ASSIGNMENT
Can you rewrite each line of the material below as one string in a JSON list, skipping blank lines and leaving out the pictures?

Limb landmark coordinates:
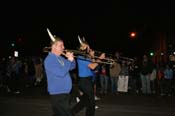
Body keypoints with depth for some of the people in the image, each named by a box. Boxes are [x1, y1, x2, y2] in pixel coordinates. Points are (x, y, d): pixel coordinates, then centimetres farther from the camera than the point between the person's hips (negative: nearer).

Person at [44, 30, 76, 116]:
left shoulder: (61, 58, 14)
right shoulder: (49, 60, -15)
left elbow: (72, 67, 19)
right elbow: (61, 73, -25)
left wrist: (72, 59, -1)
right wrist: (69, 60, -16)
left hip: (66, 93, 9)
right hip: (57, 94, -9)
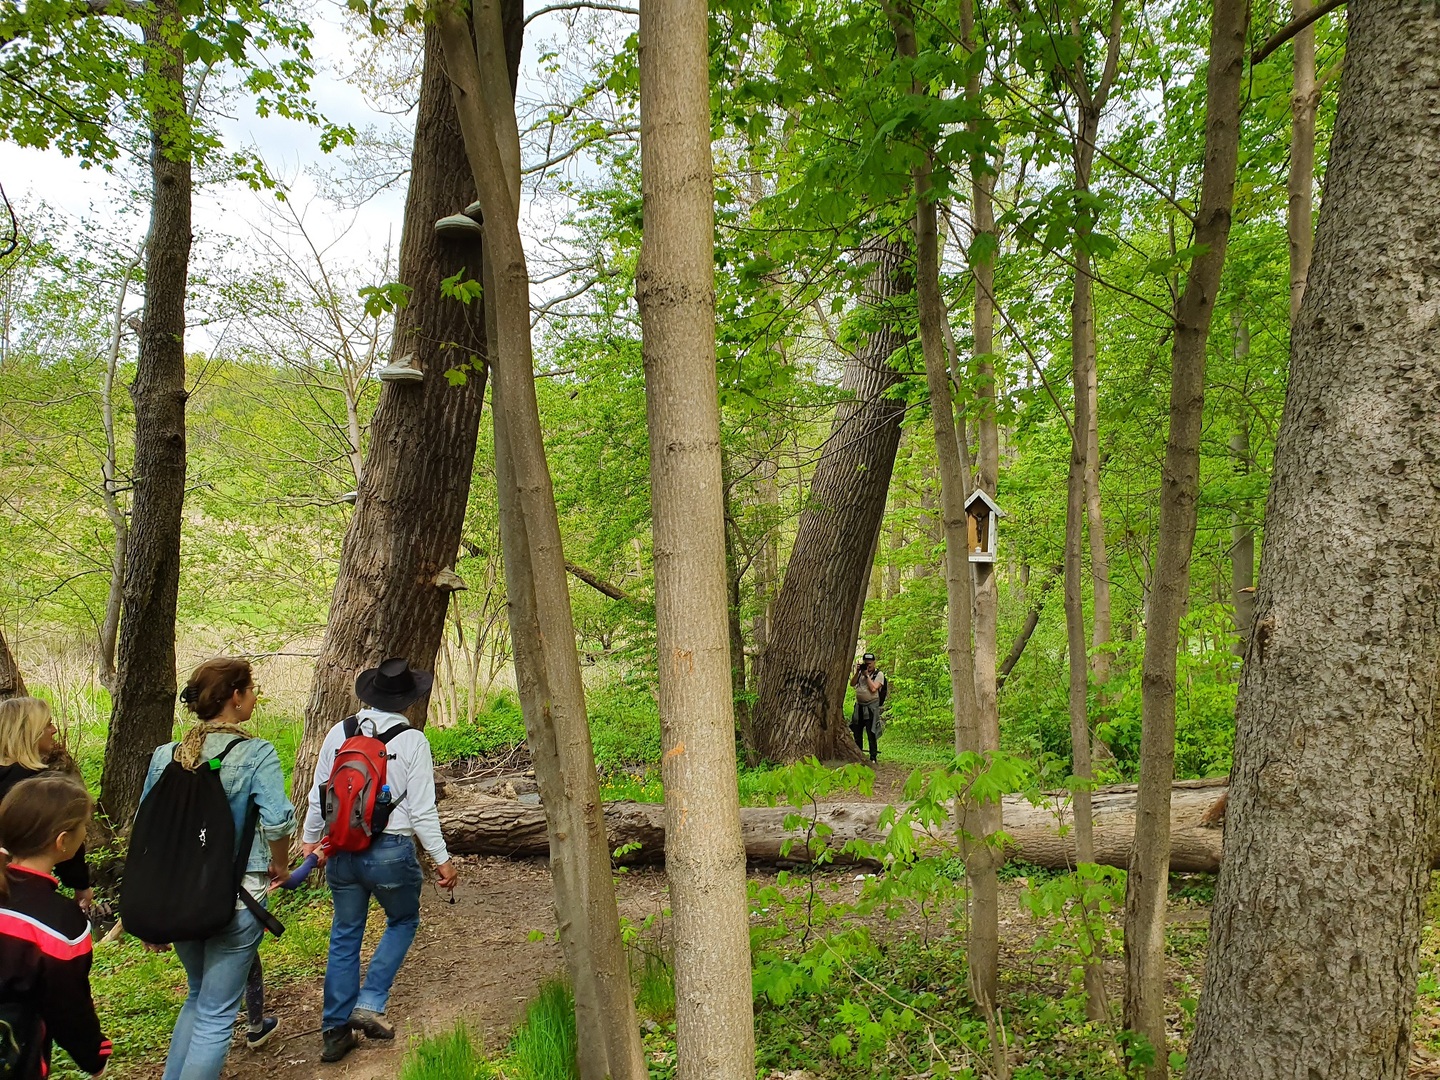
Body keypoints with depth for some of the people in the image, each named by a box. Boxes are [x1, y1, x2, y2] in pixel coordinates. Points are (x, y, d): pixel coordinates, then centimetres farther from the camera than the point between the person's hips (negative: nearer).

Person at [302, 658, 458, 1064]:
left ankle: (335, 1030, 23)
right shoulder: (412, 741, -12)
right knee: (403, 921, 21)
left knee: (344, 934, 17)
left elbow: (318, 795, 8)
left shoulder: (339, 733, 0)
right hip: (390, 851, -4)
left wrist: (310, 839, 24)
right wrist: (442, 859, -2)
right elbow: (422, 809, -11)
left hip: (342, 848, 4)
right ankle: (369, 1004, 12)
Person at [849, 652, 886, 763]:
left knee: (871, 733, -7)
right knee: (857, 732, 10)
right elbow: (852, 684, 5)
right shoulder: (861, 672, 12)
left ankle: (873, 758, -3)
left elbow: (873, 689, -17)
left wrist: (867, 675, -14)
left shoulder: (879, 674, -4)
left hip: (871, 707, -6)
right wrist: (857, 672, -6)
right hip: (859, 706, 6)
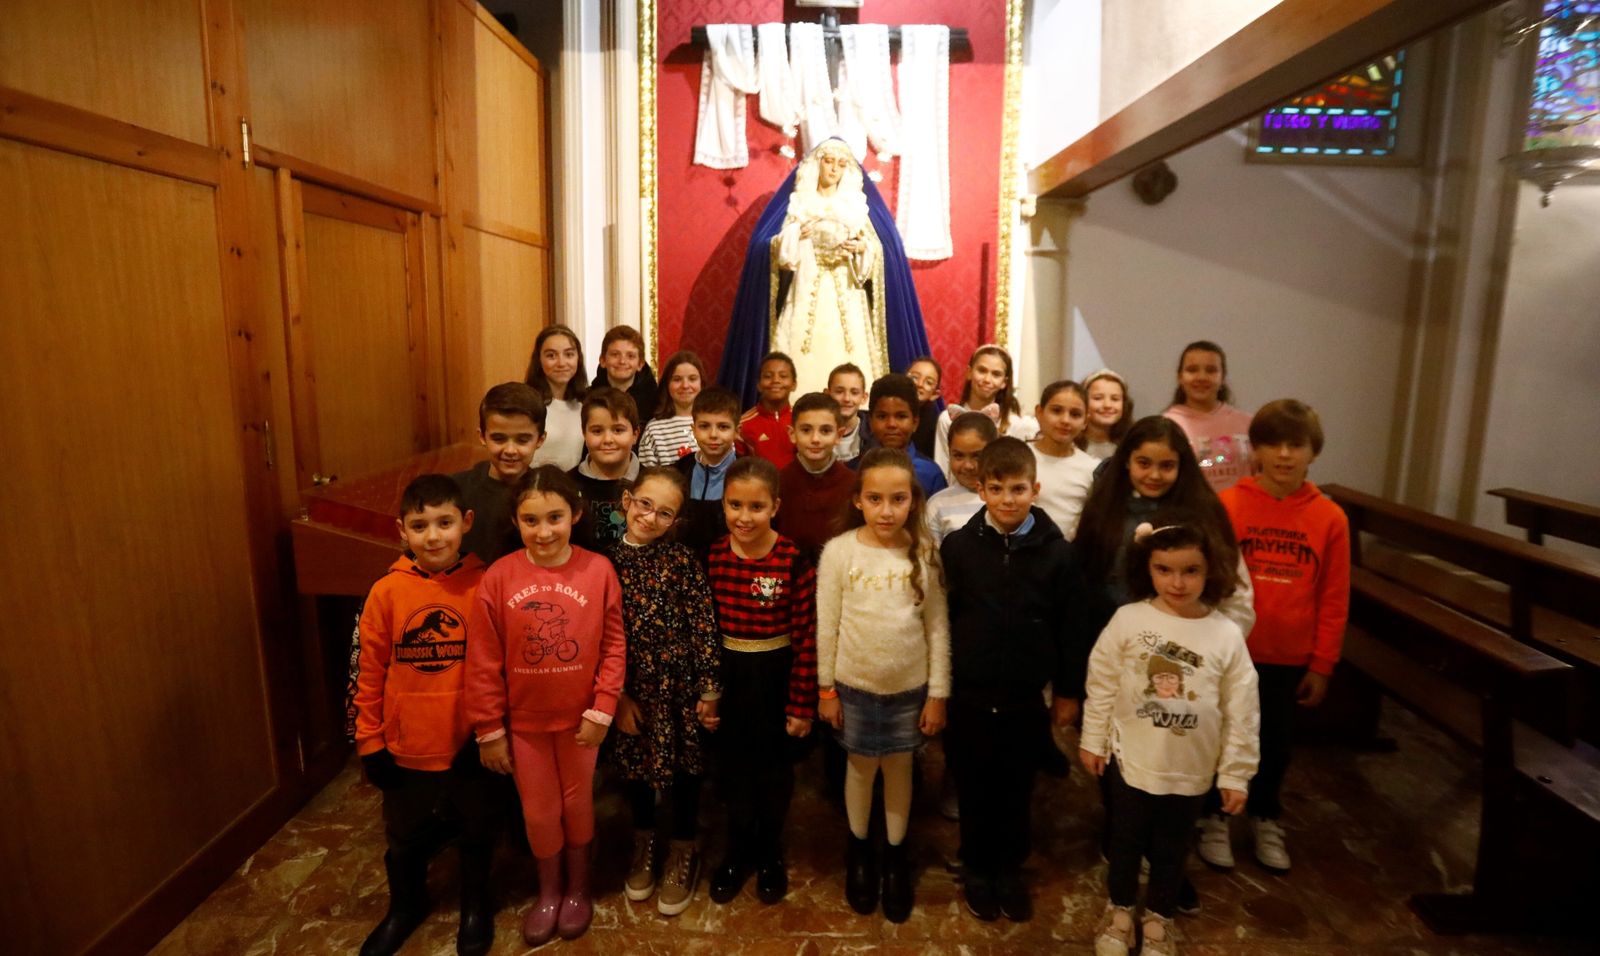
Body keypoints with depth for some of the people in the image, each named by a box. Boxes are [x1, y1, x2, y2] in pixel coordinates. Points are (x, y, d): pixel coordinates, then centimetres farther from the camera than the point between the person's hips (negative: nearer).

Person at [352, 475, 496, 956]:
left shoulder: (485, 585, -15)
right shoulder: (387, 591, -11)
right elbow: (368, 671, -4)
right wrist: (369, 741, -1)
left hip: (469, 746, -1)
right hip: (405, 748, 1)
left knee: (476, 831, 20)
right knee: (405, 837, 24)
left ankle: (476, 905, 47)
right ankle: (404, 907, 52)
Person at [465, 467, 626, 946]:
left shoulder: (598, 570, -15)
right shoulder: (498, 577, -15)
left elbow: (613, 647, -10)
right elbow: (483, 661, -9)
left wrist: (602, 711, -12)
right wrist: (489, 730, -6)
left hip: (579, 717, 0)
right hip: (523, 720, 1)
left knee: (577, 804, 19)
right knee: (538, 811, 18)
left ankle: (578, 887, 44)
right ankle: (548, 891, 44)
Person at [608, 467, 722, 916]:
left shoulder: (682, 560, -12)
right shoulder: (606, 562, -6)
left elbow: (704, 627, -11)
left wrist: (709, 690, -11)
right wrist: (617, 693, -3)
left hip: (679, 683, -2)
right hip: (631, 686, 2)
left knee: (683, 766, 12)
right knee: (635, 763, 19)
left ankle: (684, 850, 36)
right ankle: (644, 842, 45)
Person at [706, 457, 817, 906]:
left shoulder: (793, 561, -19)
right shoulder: (713, 557, -8)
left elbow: (806, 636, -15)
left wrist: (802, 704, -11)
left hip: (776, 676, -2)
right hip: (727, 676, 3)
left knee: (775, 772, 17)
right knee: (733, 769, 19)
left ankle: (769, 854, 41)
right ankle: (738, 851, 42)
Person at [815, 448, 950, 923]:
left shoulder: (925, 553, -11)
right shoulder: (839, 551, -14)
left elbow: (938, 627, -4)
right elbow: (826, 626, -6)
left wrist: (938, 693, -2)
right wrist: (825, 689, -1)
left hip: (910, 686, 1)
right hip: (855, 684, 0)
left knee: (899, 767, 17)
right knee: (861, 767, 17)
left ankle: (895, 854, 39)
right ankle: (859, 849, 41)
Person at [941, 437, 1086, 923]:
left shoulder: (1056, 550, -8)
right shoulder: (957, 546, -9)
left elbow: (1070, 627, -1)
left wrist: (1069, 691, 4)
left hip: (1026, 698, 0)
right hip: (969, 695, 0)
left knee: (1017, 791, 16)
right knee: (974, 790, 15)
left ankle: (1010, 869, 38)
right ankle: (976, 869, 36)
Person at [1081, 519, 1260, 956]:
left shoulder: (1227, 635, -13)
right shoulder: (1128, 620, -14)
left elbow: (1241, 711, -5)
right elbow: (1102, 684, -5)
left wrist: (1235, 773, -1)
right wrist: (1092, 740, 1)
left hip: (1190, 770, 0)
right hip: (1129, 760, 0)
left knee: (1171, 849, 20)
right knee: (1126, 841, 19)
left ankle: (1159, 917, 45)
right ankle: (1119, 909, 43)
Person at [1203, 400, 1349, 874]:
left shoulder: (1330, 518, -5)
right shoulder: (1227, 504, -12)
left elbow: (1334, 600, 0)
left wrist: (1322, 664, 1)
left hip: (1290, 657, 2)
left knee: (1276, 742, 19)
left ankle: (1265, 818, 42)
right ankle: (1214, 817, 35)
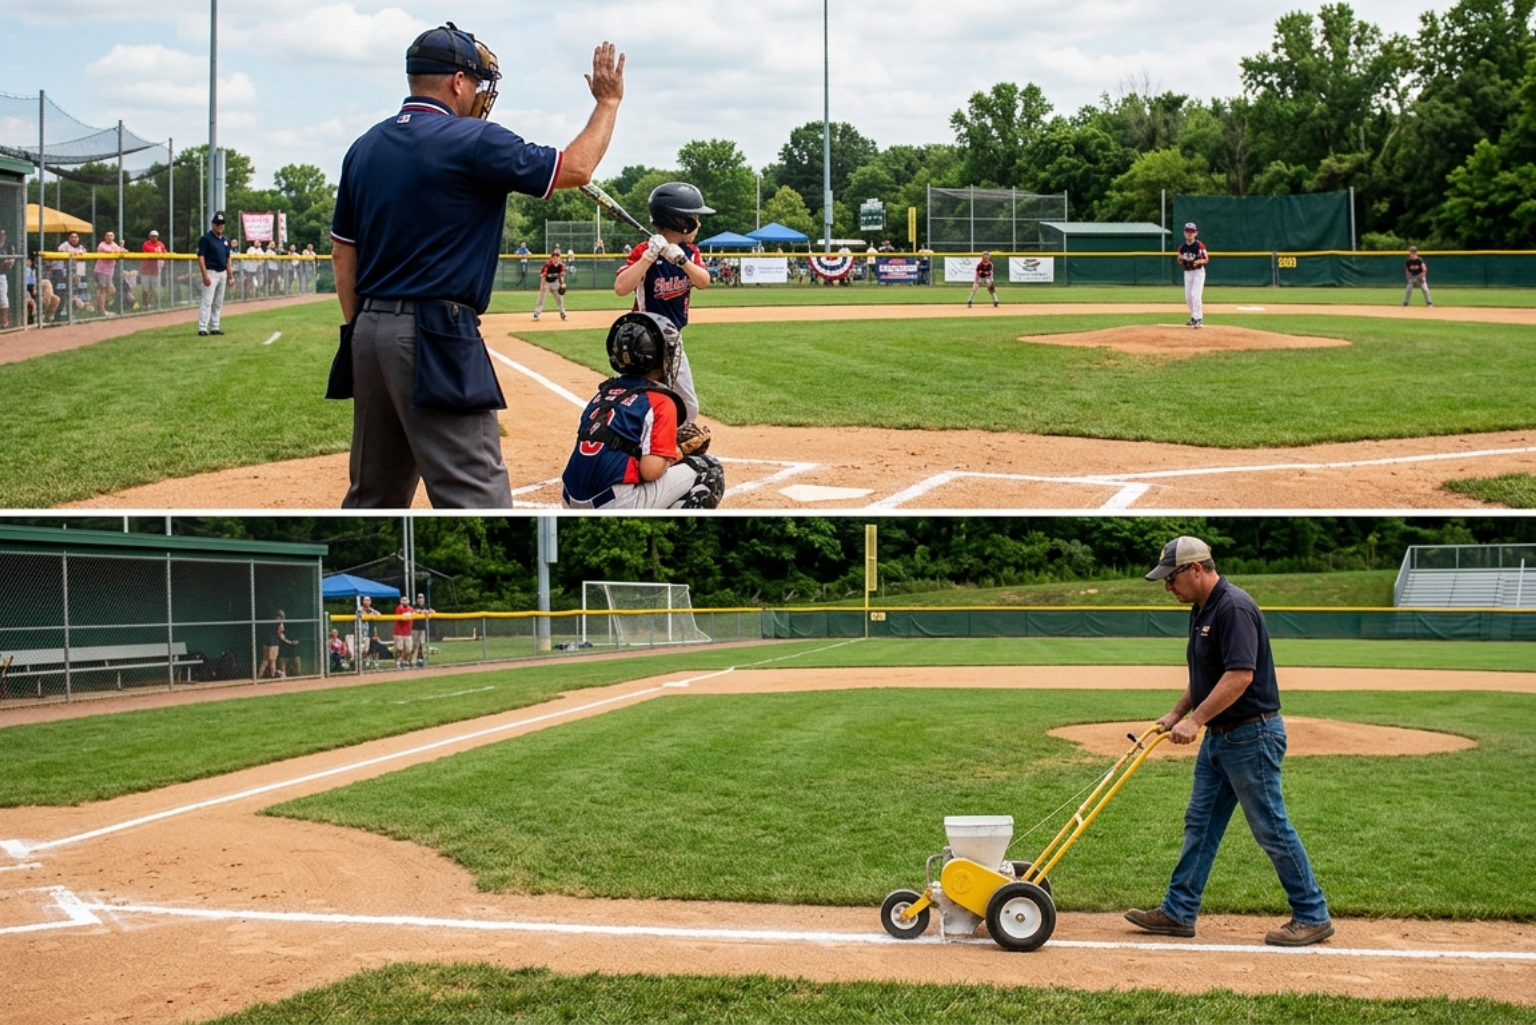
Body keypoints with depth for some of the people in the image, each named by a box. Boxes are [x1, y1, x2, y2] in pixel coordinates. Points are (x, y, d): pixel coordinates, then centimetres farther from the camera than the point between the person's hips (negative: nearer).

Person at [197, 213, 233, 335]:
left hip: (222, 273, 7)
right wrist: (205, 275, -20)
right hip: (211, 273, -7)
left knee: (218, 303, 9)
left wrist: (230, 276, 14)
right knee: (207, 301, -12)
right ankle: (202, 328, -15)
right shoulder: (205, 238, -7)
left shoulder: (225, 240, 15)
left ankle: (214, 327, 15)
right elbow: (200, 257, -13)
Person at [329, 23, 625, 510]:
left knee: (374, 497, 16)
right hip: (436, 341, -8)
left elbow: (343, 253, 14)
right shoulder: (473, 141, -9)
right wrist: (608, 101, 11)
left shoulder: (364, 148, 12)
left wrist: (360, 334, 18)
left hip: (370, 334, 8)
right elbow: (575, 168, -3)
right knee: (478, 501, -9)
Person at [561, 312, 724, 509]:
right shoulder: (660, 401, -4)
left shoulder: (604, 392, 18)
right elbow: (651, 470, -14)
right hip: (616, 505, -7)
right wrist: (673, 456, 8)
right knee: (709, 470, 7)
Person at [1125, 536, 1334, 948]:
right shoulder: (1201, 611, 12)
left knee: (1272, 828, -3)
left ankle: (1313, 916, 8)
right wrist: (1175, 714, 13)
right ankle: (1178, 912, 16)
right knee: (1199, 823, 11)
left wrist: (1195, 719, -27)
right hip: (1219, 737, 10)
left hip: (1252, 735, -10)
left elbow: (1240, 675, -28)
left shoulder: (1234, 608, -20)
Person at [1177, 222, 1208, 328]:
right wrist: (1181, 261, -11)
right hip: (1187, 272, 6)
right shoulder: (1182, 247, 3)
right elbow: (1180, 261, 12)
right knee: (1188, 297, 9)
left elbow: (1206, 259, -6)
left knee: (1195, 295, -17)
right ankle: (1194, 317, 25)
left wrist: (1199, 261, -25)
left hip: (1198, 272, -6)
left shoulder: (1199, 245, -11)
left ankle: (1199, 319, -13)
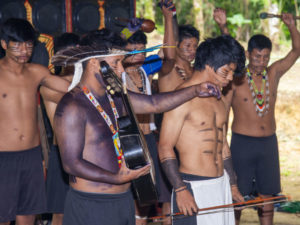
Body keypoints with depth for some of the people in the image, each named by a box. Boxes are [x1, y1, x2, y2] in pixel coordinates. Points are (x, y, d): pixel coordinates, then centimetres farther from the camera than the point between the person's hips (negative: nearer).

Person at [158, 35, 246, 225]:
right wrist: (180, 190, -21)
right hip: (193, 188, -8)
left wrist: (233, 185, 22)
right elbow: (165, 148, -16)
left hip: (221, 185, 8)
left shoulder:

RESULT OF THIS TASK
[
  "Body keypoints with depth for some of the people in the image, each named by a box. Boxes are [x1, y1, x2, y2] in pixel coordinates. Points are (x, y, d): pixel coordinates, then centimetres farther from the camera than the point between the person's hips (negative: nearer).",
  "Person at [44, 30, 76, 116]:",
  "left shoulder: (61, 58, 14)",
  "right shoulder: (49, 60, -15)",
  "left elbow: (72, 67, 19)",
  "right elbow: (61, 73, -25)",
  "left wrist: (72, 59, -1)",
  "right wrist: (69, 60, -16)",
  "left hip: (66, 93, 9)",
  "right hip: (57, 94, -9)",
  "Body keypoints with depth for some of the people in the image, each named by a box. Boxes are [x1, y1, x2, y2] in pixel coordinates. Points are (x, y, d): pixel coordinates, then centimetres farther from the camera than the point between the person's hips (negative: nearer).",
  "Person at [302, 658, 458, 1064]:",
  "left ankle: (335, 1030, 23)",
  "right shoulder: (412, 741, -12)",
  "right knee: (403, 921, 21)",
  "left knee: (344, 934, 17)",
  "left elbow: (318, 795, 8)",
  "left shoulder: (339, 733, 0)",
  "right hip: (390, 851, -4)",
  "left wrist: (310, 839, 24)",
  "right wrist: (442, 859, -2)",
  "right elbow: (422, 809, -11)",
  "left hip: (342, 848, 4)",
  "right ankle: (369, 1004, 12)",
  "Person at [849, 652, 886, 763]:",
  "left knee: (871, 733, -7)",
  "right knee: (857, 732, 10)",
  "right elbow: (852, 684, 5)",
  "right shoulder: (861, 672, 12)",
  "left ankle: (873, 758, -3)",
  "left elbow: (873, 689, -17)",
  "left wrist: (867, 675, -14)",
  "left shoulder: (879, 674, -4)",
  "left hip: (871, 707, -6)",
  "right wrist: (857, 672, -6)",
  "right hip: (859, 706, 6)",
  "Body keypoints with depth for some of the people in the image, each named by a box. Boxes are [x1, y1, x2, y2] in pixel coordinates. Points are (x, y, d): pixel coordinates, then centimetres farther from the camera than the point between the person's hips (negative: nearer).",
  "Person at [352, 475, 496, 956]:",
  "left shoulder: (485, 585, -15)",
  "right shoulder: (387, 591, -11)",
  "right elbow: (368, 671, -4)",
  "right wrist: (369, 741, -1)",
  "left hip: (469, 746, -1)",
  "right hip: (405, 748, 1)",
  "left knee: (476, 831, 20)",
  "right knee: (405, 837, 24)",
  "left ankle: (476, 905, 47)",
  "right ankle: (404, 907, 52)",
  "Person at [465, 467, 626, 946]:",
  "left shoulder: (598, 570, -15)",
  "right shoulder: (498, 577, -15)",
  "left elbow: (613, 647, -10)",
  "right elbow: (483, 661, -9)",
  "left wrist: (602, 711, -12)",
  "right wrist: (489, 730, -6)",
  "left hip: (579, 717, 0)",
  "right hip: (523, 720, 1)",
  "left knee: (577, 804, 19)",
  "right knee: (538, 811, 18)",
  "left ankle: (578, 887, 44)",
  "right ankle: (548, 891, 44)",
  "Person at [608, 467, 722, 916]:",
  "left shoulder: (682, 560, -12)",
  "right shoulder: (606, 562, -6)",
  "left elbow: (704, 627, -11)",
  "left wrist: (709, 690, -11)",
  "right wrist: (617, 693, -3)",
  "left hip: (679, 683, -2)",
  "right hip: (631, 686, 2)",
  "left knee: (683, 766, 12)",
  "right knee: (635, 763, 19)",
  "left ankle: (684, 850, 36)",
  "right ankle: (644, 842, 45)",
  "Person at [706, 457, 817, 906]:",
  "left shoulder: (793, 561, -19)",
  "right shoulder: (713, 557, -8)",
  "left elbow: (806, 636, -15)",
  "left wrist: (802, 704, -11)",
  "left hip: (776, 676, -2)",
  "right hip: (727, 676, 3)",
  "left knee: (775, 772, 17)",
  "right knee: (733, 769, 19)",
  "left ankle: (769, 854, 41)",
  "right ankle: (738, 851, 42)",
  "Person at [815, 448, 950, 923]:",
  "left shoulder: (925, 553, -11)",
  "right shoulder: (839, 551, -14)",
  "left elbow: (938, 627, -4)",
  "right elbow: (826, 626, -6)",
  "left wrist: (938, 693, -2)",
  "right wrist: (825, 689, -1)",
  "left hip: (910, 686, 1)",
  "right hip: (855, 684, 0)",
  "left knee: (899, 767, 17)",
  "right knee: (861, 767, 17)",
  "left ankle: (895, 854, 39)",
  "right ankle: (859, 849, 41)",
  "Person at [941, 437, 1086, 923]:",
  "left shoulder: (1056, 550, -8)",
  "right shoulder: (957, 546, -9)",
  "left elbow: (1070, 627, -1)",
  "left wrist: (1069, 691, 4)",
  "left hip: (1026, 698, 0)",
  "right hip: (969, 695, 0)",
  "left knee: (1017, 791, 16)",
  "right knee: (974, 790, 15)",
  "left ankle: (1010, 869, 38)",
  "right ankle: (976, 869, 36)",
  "Person at [1081, 519, 1260, 956]:",
  "left shoulder: (1227, 635, -13)",
  "right shoulder: (1128, 620, -14)",
  "left elbow: (1241, 711, -5)",
  "right elbow: (1102, 684, -5)",
  "left wrist: (1235, 773, -1)",
  "right wrist: (1092, 740, 1)",
  "left hip: (1190, 770, 0)",
  "right hip: (1129, 760, 0)",
  "left knee: (1171, 849, 20)",
  "right knee: (1126, 841, 19)",
  "left ankle: (1159, 917, 45)",
  "right ankle: (1119, 909, 43)",
  "Person at [1203, 400, 1349, 874]:",
  "left shoulder: (1330, 518, -5)",
  "right shoulder: (1227, 504, -12)",
  "left elbow: (1334, 600, 0)",
  "left wrist: (1322, 664, 1)",
  "left hip: (1290, 657, 2)",
  "left knee: (1276, 742, 19)",
  "left ankle: (1265, 818, 42)",
  "right ankle: (1214, 817, 35)",
  "Body keypoints with depth for some of the people in the image, each named by a box. Boxes are [x1, y1, x2, y2] in pixel coordinates. Points are (x, y, d): pixel coordinates, then centimetres farther from the camera than the point between the person's hips (negative: nearer).",
  "Person at [197, 213, 233, 335]:",
  "left hip: (222, 273, 7)",
  "right wrist: (205, 275, -20)",
  "right hip: (211, 273, -7)",
  "left knee: (218, 303, 9)",
  "left wrist: (230, 276, 14)",
  "right knee: (207, 301, -12)",
  "right ankle: (202, 328, -15)",
  "right shoulder: (205, 238, -7)",
  "left shoulder: (225, 240, 15)",
  "left ankle: (214, 327, 15)",
  "right elbow: (200, 257, -13)",
  "Person at [329, 23, 625, 510]:",
  "left knee: (374, 497, 16)",
  "right hip: (436, 341, -8)",
  "left elbow: (343, 253, 14)",
  "right shoulder: (473, 141, -9)",
  "right wrist: (608, 101, 11)",
  "left shoulder: (364, 148, 12)",
  "left wrist: (360, 334, 18)",
  "left hip: (370, 334, 8)",
  "right elbow: (575, 168, -3)",
  "right knee: (478, 501, -9)",
  "Person at [561, 312, 724, 509]:",
  "right shoulder: (660, 401, -4)",
  "left shoulder: (604, 392, 18)",
  "right elbow: (651, 470, -14)",
  "right hip: (616, 505, -7)",
  "right wrist: (673, 456, 8)",
  "right knee: (709, 470, 7)",
  "Person at [1125, 536, 1334, 948]:",
  "right shoulder: (1201, 611, 12)",
  "left knee: (1272, 828, -3)",
  "left ankle: (1313, 916, 8)",
  "right wrist: (1175, 714, 13)",
  "right ankle: (1178, 912, 16)",
  "right knee: (1199, 823, 11)",
  "left wrist: (1195, 719, -27)",
  "right hip: (1219, 737, 10)",
  "left hip: (1252, 735, -10)",
  "left elbow: (1240, 675, -28)",
  "left shoulder: (1234, 608, -20)",
  "Person at [1177, 222, 1208, 328]:",
  "right wrist: (1181, 261, -11)",
  "right hip: (1187, 272, 6)",
  "right shoulder: (1182, 247, 3)",
  "right elbow: (1180, 261, 12)",
  "right knee: (1188, 297, 9)",
  "left elbow: (1206, 259, -6)",
  "left knee: (1195, 295, -17)",
  "right ankle: (1194, 317, 25)",
  "left wrist: (1199, 261, -25)",
  "left hip: (1198, 272, -6)",
  "left shoulder: (1199, 245, -11)",
  "left ankle: (1199, 319, -13)",
  "Body keypoints with depth for some of the people in the image, each named by a box. Boxes are [x1, y1, x2, y2] in pixel coordinates. Points are (x, y, d): pixel coordinates, then centimetres farther from the camera than the point between the person's hips (negative: nearer).",
  "Person at [158, 35, 246, 225]:",
  "right wrist: (180, 190, -21)",
  "right hip: (193, 188, -8)",
  "left wrist: (233, 185, 22)",
  "right elbow: (165, 148, -16)",
  "left hip: (221, 185, 8)",
  "left shoulder:"
]